TASK STATEMENT
Only the lines from the beginning of the listing below through the line with "video config] ??" belong in the answer; please print them exactly and drop the pictures.

PROVIDED RECORDS
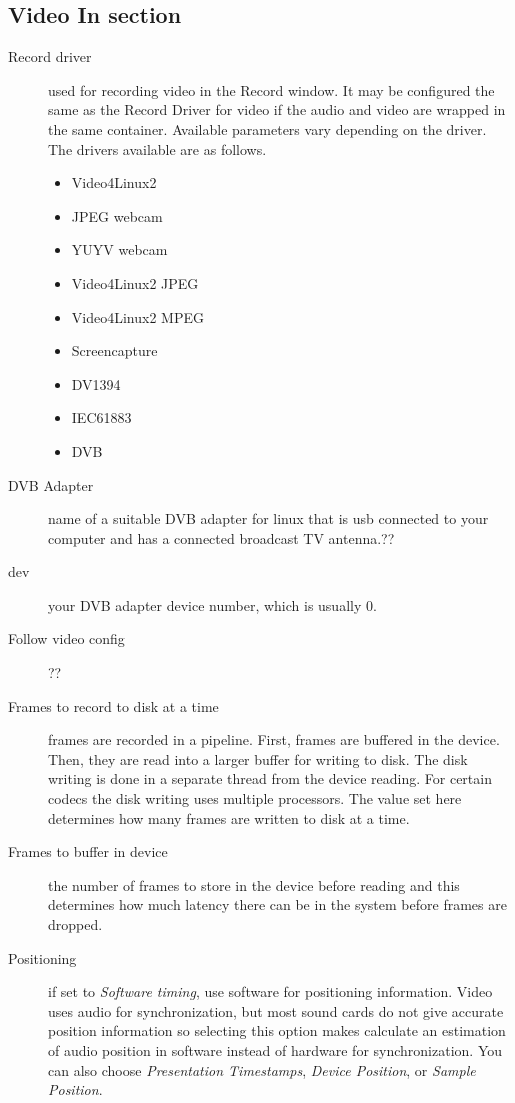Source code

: \subsection{Video In section}%
\label{sub:video_in_section}

\begin{description}
    \item[Record driver] used for recording video in the Record window. It may be configured the same as the Record Driver for video if the audio and video are wrapped in the same container. Available parameters vary depending on the driver. The drivers available are as follows.
    \begin{itemize}
        \item Video4Linux2
        \item JPEG webcam
        \item YUYV webcam
        \item Video4Linux2 JPEG
        \item Video4Linux2 MPEG
        \item Screencapture
        \item DV1394
        \item IEC61883
        \item DVB
    \end{itemize}
    \item[DVB Adapter] name of a suitable DVB adapter for linux that is usb connected to your computer and has a connected broadcast TV antenna.??
    \item[dev] your DVB adapter device number, which is usually 0.
    \item[Follow video config] ??
    \item[Frames to record to disk at a time] frames are recorded in a pipeline. First, frames are buffered in the device. Then, they are read into a larger buffer for writing to disk. The disk writing is done in a separate thread from the device reading. For certain codecs the disk writing uses multiple processors. The value set here determines how many frames are written to disk at a time.
    \item[Frames to buffer in device ] the number of frames to store in the device before reading and this determines how much latency there can be in the system before frames are dropped.
    \item[Positioning] if set to \textit{Software timing}, use software for positioning information. Video uses audio for synchronization, but most sound cards do not give accurate position information so selecting this option makes \CGG{} calculate an estimation of audio position in software instead of hardware for synchronization.  You can also choose \textit{Presentation Timestamps}, \textit{Device Position}, or \textit{Sample Position}.

\end{description}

YOUR SOLUTION
Source code

: \subsection{Video In section}%
\label{sub:video_in_section}

\begin{description}
    \item[Record driver] used for recording video in the Record window. It may be configured the same as the Record Driver for video if the audio and video are wrapped in the same container. Available parameters vary depending on the driver. The drivers available are as follows.
    \begin{itemize}
        \item Video4Linux2
        \item JPEG webcam
        \item YUYV webcam
        \item Video4Linux2 JPEG
        \item Video4Linux2 MPEG
        \item Screencapture
        \item DV1394
        \item IEC61883
        \item DVB
    \end{itemize}
    \item[DVB Adapter] name of a suitable DVB adapter for linux that is usb connected to your computer and has a connected broadcast TV antenna.??
    \item[dev] your DVB adapter device number, which is usually 0.
    \item[Follow video config] ??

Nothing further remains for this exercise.